● **Exercise objective**: In the excerpt below on the marine aquarium trade, who signed the Memorandum of Understanding with the New England Aquarium in March 2015?

● **Passage provided**:
+++++

Using Data to Shape the Future of a Sustainable Global Marine Aquarium Trade [Excerpt]

A Philippine collaboration with New England Aquarium on Marine Aquarium Data could be a game-changer.

The following article was published at The Fish Channel. This is an excerpt from that article.

In March of 2015, Philippine Undersecretary for Fisheries Asis Perez signed a Memorandum of Understanding with the New England Aquarium that built on the success of the Marine Aquarium Biodiversity and Trade Flow database I discussed in my earlier blog entry on why data matter. Expanding this database beyond U.S. imports is critical, as it could ultimately provide real-time monitoring and feedback on global trade activity and help shape the future of a responsible, sustainable and defensible global marine aquarium trade. Because the best available data show Philippines is the largest source country for the global trade in marine ornamental species, an analysis of Philippine export data could have wide-reaching effects on the marine aquarium trade.

+++++

● **Information supplied**:
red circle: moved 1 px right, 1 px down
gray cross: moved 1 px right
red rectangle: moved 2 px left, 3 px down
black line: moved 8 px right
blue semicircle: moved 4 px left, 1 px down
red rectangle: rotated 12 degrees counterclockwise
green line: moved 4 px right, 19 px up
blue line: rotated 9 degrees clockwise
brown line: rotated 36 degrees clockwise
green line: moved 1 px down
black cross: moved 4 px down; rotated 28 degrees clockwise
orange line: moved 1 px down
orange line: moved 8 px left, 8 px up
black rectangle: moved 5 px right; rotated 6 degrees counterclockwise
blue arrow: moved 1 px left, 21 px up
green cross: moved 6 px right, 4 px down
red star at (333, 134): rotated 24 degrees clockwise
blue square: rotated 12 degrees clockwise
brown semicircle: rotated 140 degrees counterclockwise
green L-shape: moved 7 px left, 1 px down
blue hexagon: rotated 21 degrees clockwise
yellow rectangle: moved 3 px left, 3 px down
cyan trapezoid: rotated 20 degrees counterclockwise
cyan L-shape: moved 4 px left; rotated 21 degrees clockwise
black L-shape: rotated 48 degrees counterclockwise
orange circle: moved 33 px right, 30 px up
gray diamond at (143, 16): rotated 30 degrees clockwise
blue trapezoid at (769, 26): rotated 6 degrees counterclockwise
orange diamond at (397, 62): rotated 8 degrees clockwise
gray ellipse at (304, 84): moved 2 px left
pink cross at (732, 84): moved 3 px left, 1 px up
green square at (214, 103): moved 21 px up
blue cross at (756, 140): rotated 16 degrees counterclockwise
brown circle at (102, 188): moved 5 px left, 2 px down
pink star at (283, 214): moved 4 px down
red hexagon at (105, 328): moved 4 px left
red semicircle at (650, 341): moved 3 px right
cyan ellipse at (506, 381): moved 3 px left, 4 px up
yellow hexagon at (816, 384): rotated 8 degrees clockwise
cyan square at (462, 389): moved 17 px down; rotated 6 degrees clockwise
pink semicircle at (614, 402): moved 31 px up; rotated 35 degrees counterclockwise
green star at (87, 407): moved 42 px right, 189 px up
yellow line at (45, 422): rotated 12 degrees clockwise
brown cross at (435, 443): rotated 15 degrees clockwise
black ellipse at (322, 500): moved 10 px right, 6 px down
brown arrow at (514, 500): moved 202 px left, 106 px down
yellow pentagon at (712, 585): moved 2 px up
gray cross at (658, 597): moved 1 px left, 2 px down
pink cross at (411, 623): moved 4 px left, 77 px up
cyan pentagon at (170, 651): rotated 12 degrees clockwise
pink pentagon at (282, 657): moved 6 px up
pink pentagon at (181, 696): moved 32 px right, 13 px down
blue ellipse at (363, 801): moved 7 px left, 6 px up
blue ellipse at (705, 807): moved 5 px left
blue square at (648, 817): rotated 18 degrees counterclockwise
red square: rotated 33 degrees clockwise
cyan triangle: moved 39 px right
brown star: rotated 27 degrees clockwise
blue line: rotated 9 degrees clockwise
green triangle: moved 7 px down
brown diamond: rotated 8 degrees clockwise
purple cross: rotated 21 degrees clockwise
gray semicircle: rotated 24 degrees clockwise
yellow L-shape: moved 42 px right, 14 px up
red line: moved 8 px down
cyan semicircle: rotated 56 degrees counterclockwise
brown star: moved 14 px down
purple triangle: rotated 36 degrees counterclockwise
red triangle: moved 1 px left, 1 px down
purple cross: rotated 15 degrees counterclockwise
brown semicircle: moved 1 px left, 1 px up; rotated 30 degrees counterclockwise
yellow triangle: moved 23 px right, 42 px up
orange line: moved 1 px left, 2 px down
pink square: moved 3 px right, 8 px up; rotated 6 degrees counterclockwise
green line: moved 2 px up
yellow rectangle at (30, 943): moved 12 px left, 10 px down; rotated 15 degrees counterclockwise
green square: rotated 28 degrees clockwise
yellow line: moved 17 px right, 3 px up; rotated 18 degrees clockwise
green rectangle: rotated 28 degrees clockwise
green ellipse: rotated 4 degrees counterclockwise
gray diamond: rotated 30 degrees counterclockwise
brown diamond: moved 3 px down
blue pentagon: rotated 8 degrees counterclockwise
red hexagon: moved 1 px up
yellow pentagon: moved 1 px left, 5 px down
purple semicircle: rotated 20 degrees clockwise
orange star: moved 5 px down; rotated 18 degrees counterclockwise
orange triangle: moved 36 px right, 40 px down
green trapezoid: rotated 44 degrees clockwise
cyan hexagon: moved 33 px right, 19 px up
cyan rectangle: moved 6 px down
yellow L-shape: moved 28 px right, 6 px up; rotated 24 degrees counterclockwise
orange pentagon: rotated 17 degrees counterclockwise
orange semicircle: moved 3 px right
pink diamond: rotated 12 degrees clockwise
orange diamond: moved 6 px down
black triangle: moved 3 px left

+++++

● **Result of the task**: Asis Perez, the Philippine Undersecretary for Fisheries.